Teraz po kolei drużyna, punkty, z kim jeszcze gra:
kto punkty VII VIII IX min max
Bromek 15 BBT BK MP 15 24
Bez Komentarza 13 MP Bromek E 13 19
Wkrótce 13 FW MP Bx 19 22
Bad Boys Team 12 Bromek Brofani Sz 18 21
Bartex Warszawa 10 Brofani Sz W 13 19
Marny Popis & CP 9 BK W Bromek 9 15
Szerszenie 6 E Bx BBT 6 9
Eter 6 Sz FW BK 15 15
Brofani 3 Bx BBT FW 3 6
Fundusz Współpracy 3 W E Brofani 3 6
Ze wszystkich pozostałych meczy za nierozstrzygnięte uznałem wszystkie mecze Bromka (Bad Boys, Bez komentarza i Marny Popis), Bez Komentarza - Marny Popis, Bartex - Szerszenie (chociaż tu faworyt jest wyraźny), Wkrótce - Bartex i Brofani - Fundusz Współpracy (ten ostatni nie ma znaczenia).
Co z tego wynika:
  • Bromek potrzebuje 3 setów zdobytych (lub straconych przez nas) żeby wyjść poza nasz zasięg.
  • Bez Komentarza potrzebuje jednego zwycięstwa - albo Marny Popis, albo grający w kratkę Bromek
  • Wkrótce również potrzebuje jednego zwycięstwa - w najbliższej kolejce Fundusz Współpracy
To zamyka nam drogę do (hehe) awansu. Dalej:
  • Bad Boys Team potrzebują 4 punktów i maja przed sobą jeszcze spotkania z Funduszem Współpracy i z Szerszeniami w dwóch ostatnich kolejkach
I to by było na tyle w kwestii utrzymania.
Nie mają większego znaczenia 3 najgorsze drużyny: Szerszenie, Fundusz Współpracy i Brofani, chociaż będziemy im kibicować by urwały punkty Bartexowi. Żeby móc grać w barażu, musimy wyprzedzić dwie ekipy:
  • Marny Popis, którzy grają z Bez Komentarza, Wkrótce i Bromkiem potrzebują 2 zwycięstw by mieć magiczne 15 punktów, a o zwycięstwa nie będzie im łatwo, ponieważ grają z kandydatami do pierwszego miejsca w lidze
  • Bartex który potrzebuje jedynie 5 punktów. Czekaja ich spotkania z Brofanami (ostatnio coś wygrali, ale nie robiłbym sobie złudnych nadziei), Szerszeniami (choć wątpię by Szerszenie ugraly coś więcej niż 2 sety) i Wkrótce (co powinno sie skończyć dla nas dobrze)

* [Cel zadania]: Streść w dwóch zdaniach tekst o sytuacji drużyn w tabeli ligowej. Rekordy nie są potrzebne do wykonania tego zadania.

* [Dostarczone rekordy]:

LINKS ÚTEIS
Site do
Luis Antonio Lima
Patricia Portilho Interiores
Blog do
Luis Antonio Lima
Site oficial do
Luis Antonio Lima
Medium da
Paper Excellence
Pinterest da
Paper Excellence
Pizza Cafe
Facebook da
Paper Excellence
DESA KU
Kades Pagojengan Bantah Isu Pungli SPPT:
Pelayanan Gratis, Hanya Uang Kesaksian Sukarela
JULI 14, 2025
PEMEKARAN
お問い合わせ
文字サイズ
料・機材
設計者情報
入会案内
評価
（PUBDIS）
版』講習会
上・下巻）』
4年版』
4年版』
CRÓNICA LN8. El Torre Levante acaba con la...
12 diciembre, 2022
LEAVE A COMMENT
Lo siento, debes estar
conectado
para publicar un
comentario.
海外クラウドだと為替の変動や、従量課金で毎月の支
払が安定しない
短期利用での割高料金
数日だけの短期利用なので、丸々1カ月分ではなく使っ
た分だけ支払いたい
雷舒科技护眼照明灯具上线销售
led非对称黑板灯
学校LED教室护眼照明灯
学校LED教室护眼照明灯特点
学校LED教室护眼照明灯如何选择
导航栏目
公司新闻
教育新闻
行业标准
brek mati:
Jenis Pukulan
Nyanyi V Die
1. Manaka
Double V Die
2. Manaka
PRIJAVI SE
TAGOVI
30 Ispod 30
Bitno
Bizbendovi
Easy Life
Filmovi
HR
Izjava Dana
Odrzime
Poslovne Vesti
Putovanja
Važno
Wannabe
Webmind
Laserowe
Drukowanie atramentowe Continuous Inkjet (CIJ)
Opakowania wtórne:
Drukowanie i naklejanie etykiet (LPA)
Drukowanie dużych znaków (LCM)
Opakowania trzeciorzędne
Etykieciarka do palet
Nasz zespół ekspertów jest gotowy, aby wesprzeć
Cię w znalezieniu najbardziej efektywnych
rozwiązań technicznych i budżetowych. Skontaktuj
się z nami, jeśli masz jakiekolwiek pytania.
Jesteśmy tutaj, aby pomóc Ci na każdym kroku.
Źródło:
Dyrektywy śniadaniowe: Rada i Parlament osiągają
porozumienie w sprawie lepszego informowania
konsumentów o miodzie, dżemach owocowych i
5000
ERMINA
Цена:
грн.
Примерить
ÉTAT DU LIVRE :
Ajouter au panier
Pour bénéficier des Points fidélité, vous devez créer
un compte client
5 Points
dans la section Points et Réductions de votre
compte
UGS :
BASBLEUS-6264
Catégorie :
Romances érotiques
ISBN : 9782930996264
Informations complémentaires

* [Rozwiązanie zadania]: Tekst zestawia punkty drużyn i ich pozostałych rywali: Bromkowi wystarczą 3 sety, a Bez Komentarza i Wkrótce po jednym zwycięstwie, co zamyka drogę do awansu. Żeby grać w barażu, trzeba wyprzedzić Marny Popis, któremu do 15 punktów brakuje 2 zwycięstw, oraz Bartex, który potrzebuje jedynie 5 punktów.